I think there would be a lot of interest in a GTE-only series and this series could attract more manufactures, as it would be a playing ground where these manufactures could compete for the overall victory. Audi has had a lot of success with its GT3 program and if this series was German-based it would make sense for it to have the Audi R8 step up into the GTE platform. The same can be said for Mercedes. Outside of those two German makes the like of McLaren and Lamborghini have been successful in GT3 and has at least shown interest in GTE. Maybe Honda could be ready for the NSX to be a GTE competitor in a few seasons.
For a GTE series to succeed the ACO would need to support it and that could require a switch in the current makeup of the sports car landscape. There are six GTE cars entered for the upcoming European Le Mans Series while 17 LMP2 entries and 18 LMP3 entries comprise the rest of the grid. ELMS can live as a prototype series and the six GTE entries could slide into the GTE-spec DTM with Le Mans invitations given out to the Pro champion and Am champion in the series.
I think there is a place in this world for a GTE series and the DTM adopting the regulation could turn the series around. A GTE series could draw in more teams that want to run GTE at a higher level than ELMS but with a budget cheaper than the WEC. There would be some difficulty in making sure this series could exist along with the WEC and ELMS and making sure there were no schedule conflicts. The summer would be open and that could fill the gap between Le Mans and the start of the next season.

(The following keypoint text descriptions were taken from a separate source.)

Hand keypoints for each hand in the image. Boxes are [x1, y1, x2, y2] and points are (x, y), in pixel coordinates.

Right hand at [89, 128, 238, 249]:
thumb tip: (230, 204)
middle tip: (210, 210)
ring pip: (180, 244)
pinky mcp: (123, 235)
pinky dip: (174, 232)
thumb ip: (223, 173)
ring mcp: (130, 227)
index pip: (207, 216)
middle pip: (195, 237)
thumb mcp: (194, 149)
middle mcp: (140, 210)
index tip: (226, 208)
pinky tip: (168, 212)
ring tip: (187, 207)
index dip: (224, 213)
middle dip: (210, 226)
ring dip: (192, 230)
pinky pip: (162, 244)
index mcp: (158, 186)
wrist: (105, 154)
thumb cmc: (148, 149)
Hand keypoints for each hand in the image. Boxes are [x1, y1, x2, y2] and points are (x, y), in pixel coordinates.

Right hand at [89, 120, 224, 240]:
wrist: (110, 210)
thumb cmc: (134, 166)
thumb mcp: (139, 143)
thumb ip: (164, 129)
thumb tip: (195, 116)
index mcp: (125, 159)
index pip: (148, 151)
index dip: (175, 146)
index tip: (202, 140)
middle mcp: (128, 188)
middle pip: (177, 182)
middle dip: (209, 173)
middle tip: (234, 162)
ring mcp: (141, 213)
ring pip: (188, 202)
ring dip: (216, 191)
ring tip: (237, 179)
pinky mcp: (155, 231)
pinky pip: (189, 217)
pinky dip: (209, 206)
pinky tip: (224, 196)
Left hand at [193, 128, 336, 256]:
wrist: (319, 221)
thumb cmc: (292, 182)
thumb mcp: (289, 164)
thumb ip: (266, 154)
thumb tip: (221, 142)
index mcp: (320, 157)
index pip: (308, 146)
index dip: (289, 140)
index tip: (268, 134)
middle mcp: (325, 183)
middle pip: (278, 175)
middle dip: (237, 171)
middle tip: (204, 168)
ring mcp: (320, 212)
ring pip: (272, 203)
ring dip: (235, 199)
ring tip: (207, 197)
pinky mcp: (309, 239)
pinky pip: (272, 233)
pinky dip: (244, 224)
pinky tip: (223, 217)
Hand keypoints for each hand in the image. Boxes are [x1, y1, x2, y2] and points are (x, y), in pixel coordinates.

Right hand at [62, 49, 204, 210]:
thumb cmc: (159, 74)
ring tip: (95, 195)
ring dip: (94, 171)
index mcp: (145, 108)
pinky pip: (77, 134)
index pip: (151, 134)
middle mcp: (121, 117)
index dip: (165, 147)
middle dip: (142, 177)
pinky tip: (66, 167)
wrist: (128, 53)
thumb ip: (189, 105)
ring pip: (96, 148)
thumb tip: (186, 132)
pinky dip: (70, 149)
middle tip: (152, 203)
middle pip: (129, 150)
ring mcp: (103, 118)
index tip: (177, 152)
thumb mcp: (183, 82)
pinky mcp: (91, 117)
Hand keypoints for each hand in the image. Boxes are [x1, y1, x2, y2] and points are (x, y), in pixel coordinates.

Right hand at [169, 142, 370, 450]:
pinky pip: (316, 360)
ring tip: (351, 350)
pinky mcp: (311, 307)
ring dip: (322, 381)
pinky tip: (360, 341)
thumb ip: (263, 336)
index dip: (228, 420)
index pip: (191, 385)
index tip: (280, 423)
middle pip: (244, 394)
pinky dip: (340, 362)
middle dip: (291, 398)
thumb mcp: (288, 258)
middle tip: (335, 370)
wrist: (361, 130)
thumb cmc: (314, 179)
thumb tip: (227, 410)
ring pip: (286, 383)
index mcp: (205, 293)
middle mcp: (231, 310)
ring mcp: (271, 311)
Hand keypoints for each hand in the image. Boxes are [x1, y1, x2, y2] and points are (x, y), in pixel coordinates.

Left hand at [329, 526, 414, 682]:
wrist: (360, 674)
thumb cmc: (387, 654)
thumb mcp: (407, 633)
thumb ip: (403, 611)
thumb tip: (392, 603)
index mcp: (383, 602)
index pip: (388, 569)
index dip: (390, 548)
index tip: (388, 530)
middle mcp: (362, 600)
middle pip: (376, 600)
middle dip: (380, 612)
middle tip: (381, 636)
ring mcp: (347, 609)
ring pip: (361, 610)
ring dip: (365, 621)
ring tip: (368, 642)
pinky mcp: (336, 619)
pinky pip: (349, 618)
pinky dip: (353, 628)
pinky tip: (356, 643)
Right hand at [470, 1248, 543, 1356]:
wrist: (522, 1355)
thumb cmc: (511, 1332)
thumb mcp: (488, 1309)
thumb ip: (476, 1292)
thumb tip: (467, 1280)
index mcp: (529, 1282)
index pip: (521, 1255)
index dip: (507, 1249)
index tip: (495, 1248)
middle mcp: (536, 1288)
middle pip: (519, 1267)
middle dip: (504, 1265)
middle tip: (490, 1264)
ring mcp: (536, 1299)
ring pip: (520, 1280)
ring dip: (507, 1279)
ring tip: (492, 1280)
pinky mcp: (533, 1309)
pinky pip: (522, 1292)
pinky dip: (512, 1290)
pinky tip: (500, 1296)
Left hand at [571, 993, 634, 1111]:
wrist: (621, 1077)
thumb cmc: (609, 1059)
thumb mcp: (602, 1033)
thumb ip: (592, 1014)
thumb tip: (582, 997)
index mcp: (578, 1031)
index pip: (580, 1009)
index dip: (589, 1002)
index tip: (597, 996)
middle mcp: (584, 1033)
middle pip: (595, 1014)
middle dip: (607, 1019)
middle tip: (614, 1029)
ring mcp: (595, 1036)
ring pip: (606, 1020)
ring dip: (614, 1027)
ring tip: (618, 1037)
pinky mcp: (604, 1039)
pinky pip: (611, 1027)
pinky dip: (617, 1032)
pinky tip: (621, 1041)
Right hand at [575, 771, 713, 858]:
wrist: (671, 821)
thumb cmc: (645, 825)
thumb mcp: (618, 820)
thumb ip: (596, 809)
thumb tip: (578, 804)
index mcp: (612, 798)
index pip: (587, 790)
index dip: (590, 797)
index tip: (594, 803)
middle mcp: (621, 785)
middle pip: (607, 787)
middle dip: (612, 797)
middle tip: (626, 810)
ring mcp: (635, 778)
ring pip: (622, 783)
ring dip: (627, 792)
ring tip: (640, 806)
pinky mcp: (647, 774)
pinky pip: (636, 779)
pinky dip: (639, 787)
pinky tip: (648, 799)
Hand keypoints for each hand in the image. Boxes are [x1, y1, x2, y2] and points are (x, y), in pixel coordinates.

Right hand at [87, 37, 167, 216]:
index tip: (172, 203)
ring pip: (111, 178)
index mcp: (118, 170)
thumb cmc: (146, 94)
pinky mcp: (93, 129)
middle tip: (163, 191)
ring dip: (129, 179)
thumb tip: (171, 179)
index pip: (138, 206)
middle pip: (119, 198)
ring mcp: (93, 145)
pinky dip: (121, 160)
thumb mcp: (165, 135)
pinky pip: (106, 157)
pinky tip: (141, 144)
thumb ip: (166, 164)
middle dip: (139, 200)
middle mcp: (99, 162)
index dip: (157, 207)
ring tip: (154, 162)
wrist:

The start of the DTM series would have to be a little earlier than its current May 6th season opener to avoid conflict with the Spa-Francorchamps WEC round and also to allow for two rounds to be completed before the 24 Hours of Le Mans in June. After Le Mans, the series could take hold in the summer, returning to competition at the Norisring and then running regularly, almost every other week until the start of the next WEC season. There will still be gaps in the schedule between the likely WEC season opener in August and the rounds in Asia in the middle of autumn and the final rounds of the DTM could take place during that time.
DTM might not be on your radar for 2018 but imagine an eight-round GTE championship with each race weekend having a two-hour race evenly split between four German tracks and four other European tracks with at least the five manufactures in the WEC represented along with Corvette and a dozen entries in each GTE-Pro and GTE-Am. I think that would grab your attention.
Winners From the Weekend
It was Easter weekend so not many series were on track but...
Raphael Matos won the Trans-Am TA2 race from Road Atlanta while his teammate Paul Tracy finished seventh. Chris Dyson won the TA/TA3/TA4 race
Coming Up This Weekend
IndyCar's first oval race of the season from Phoenix.
Formula One's first night race from Bahrain.
MotoGP's first race in the Western Hemisphere in Argentina.
Formula E's first visit to Rome.
Blancpain Sprint Series first race weekend of the season at Zolder.
The World Touring Car Cup's first round at Marrakesh.
Super GT's first race of the season at Okayama.
Supercross returns to the West Coast and will be in Seattle.
NASCAR returns to a mile-and-a-half oval and specifically Texas.
Supercars will also be at a 1.5-mile racetrack but it is not an oval. Symmons Plains Raceway is a seven-turn road course.
The World Rally Championship heads to Corsica.